Figure understanding tasks
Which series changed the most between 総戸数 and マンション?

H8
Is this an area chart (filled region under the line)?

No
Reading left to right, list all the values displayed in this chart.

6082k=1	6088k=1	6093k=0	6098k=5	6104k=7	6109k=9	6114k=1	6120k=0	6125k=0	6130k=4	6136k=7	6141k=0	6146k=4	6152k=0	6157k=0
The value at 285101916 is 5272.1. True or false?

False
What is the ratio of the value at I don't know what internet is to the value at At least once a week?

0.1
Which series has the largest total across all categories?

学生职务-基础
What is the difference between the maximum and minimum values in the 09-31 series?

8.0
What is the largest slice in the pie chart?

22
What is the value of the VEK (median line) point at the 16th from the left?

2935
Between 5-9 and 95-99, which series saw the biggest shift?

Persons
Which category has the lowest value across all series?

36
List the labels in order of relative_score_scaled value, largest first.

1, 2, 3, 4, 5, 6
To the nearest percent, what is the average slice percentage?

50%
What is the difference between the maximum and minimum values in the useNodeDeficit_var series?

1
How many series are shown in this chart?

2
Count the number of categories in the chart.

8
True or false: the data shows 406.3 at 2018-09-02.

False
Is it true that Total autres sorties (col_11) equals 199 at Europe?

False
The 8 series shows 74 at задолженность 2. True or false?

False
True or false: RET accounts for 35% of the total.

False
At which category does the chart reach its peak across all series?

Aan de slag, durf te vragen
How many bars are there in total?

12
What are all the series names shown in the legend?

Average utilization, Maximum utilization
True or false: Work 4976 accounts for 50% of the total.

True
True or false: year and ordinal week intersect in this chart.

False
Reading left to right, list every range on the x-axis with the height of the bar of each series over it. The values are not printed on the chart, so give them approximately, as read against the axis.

— DIRECTIONS —
Extract every line of the entries above that contains the word "shows". Case counts.

— RESULT FOR THIS TASK —
True or false: the data shows 406.3 at 2018-09-02.
The 8 series shows 74 at задолженность 2. True or false?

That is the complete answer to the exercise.